### Supplied data
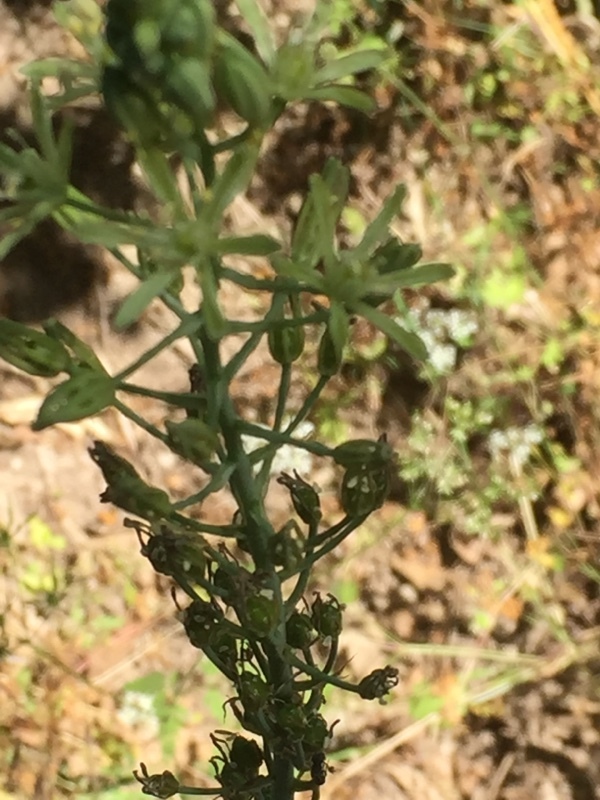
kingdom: Plantae
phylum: Tracheophyta
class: Liliopsida
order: Asparagales
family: Asparagaceae
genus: Ornithogalum
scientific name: Ornithogalum pyrenaicum
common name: Spiked star-of-bethlehem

### Your instructions
Rewrite the lines of the data, replacing "common name" with "vernacular name" and keeping everything else the same. Omit the pictures from your answer.

### Exercise result
kingdom: Plantae
phylum: Tracheophyta
class: Liliopsida
order: Asparagales
family: Asparagaceae
genus: Ornithogalum
scientific name: Ornithogalum pyrenaicum
vernacular name: Spiked star-of-bethlehem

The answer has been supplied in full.